|
|
|
|
|
by ribit
851 days ago
|
|
It is also interesting how this relates to hardware implementations. Nvidia and Intel AMX appear to be using dot product engines under the hood and do a matrix multiplication in a single instruction. Apple AMX and ARM SME use outer product engines and require multiple instructions to do a single matrix multiplication. |
|
Moreover, dot product throughput is limited by the memory read throughput.
Any matrix-matrix product implementation is best done based on tensor products of vectors, because each such product is composed of independent operations, so their latencies can be hidden. Moreover, a tensor product requires a number of multiplications equal to the product of the sizes of the operands, but a number of loads from memory equal to the sum of the sizes of the operands.
With enough registers to store the matrix result, it is easy to ensure that the product of the operand sizes is greater than the sum of the operand sizes, so that the throughput of the memory reads does not limit the attainable performance.

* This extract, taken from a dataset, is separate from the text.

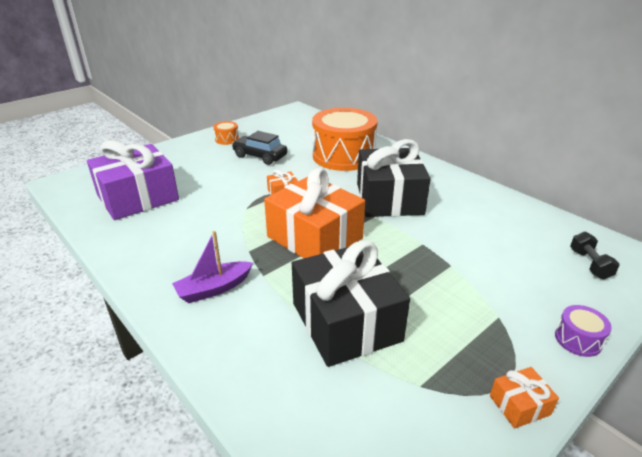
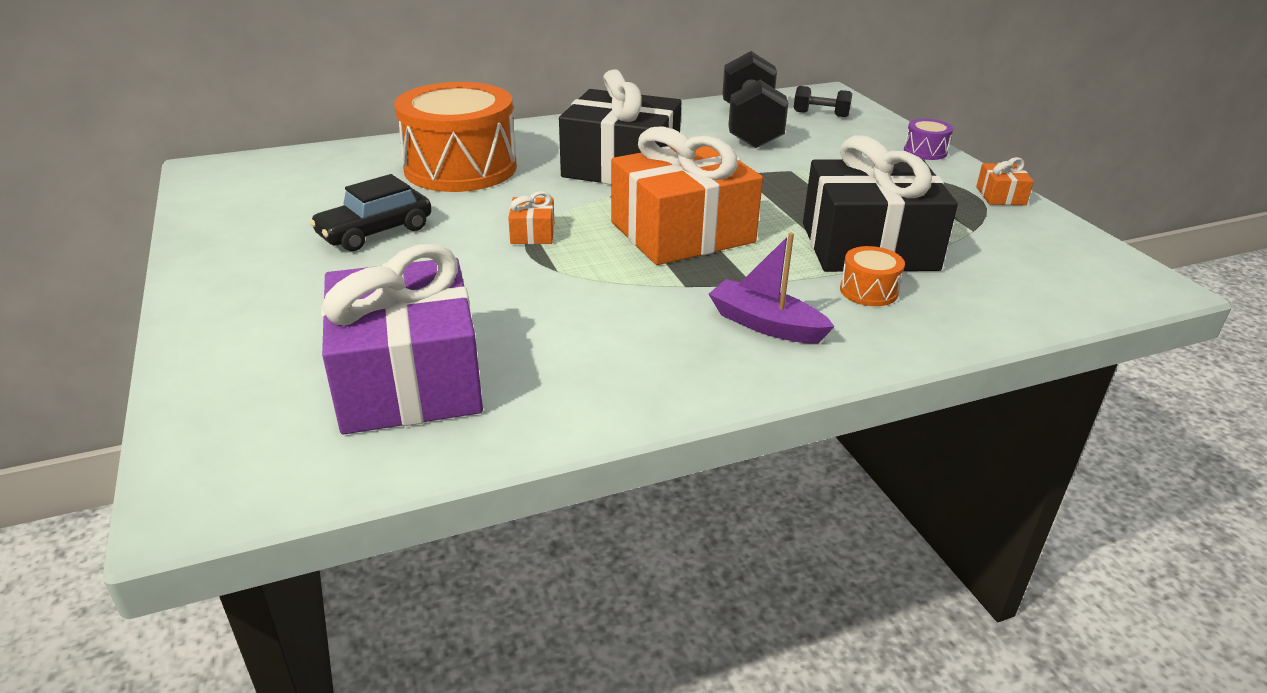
camera: 70 degrees left, 0 degrees up
(214, 288) = (766, 324): purple boat -> purple boat turned 135 degrees clockwise
(227, 139) = (251, 253): orange drum -> orange drum (868, 291)
(514, 234) = (750, 127): none -> black dumbbell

Where a matrix-matrix product is done by a single instruction, it normally also uses tensor products. Only when both the input operands and the result are stored in registers, the instruction could also be implemented by AXPY operations (where the fused multiply-add operations are also independent), but not by dot products (with dependent FMAs that prevent pipelining).
"AXPY" is a name that comes from the BLAS library and it refers to an operation fundamental in linear algebra, "A times vector X Plus vector Y". There are many cases when it is possible to choose between AXPY and scalar products. AXPY is normally the right choice, because it is composed of independent FMAs, which can be interleaved and pipelined.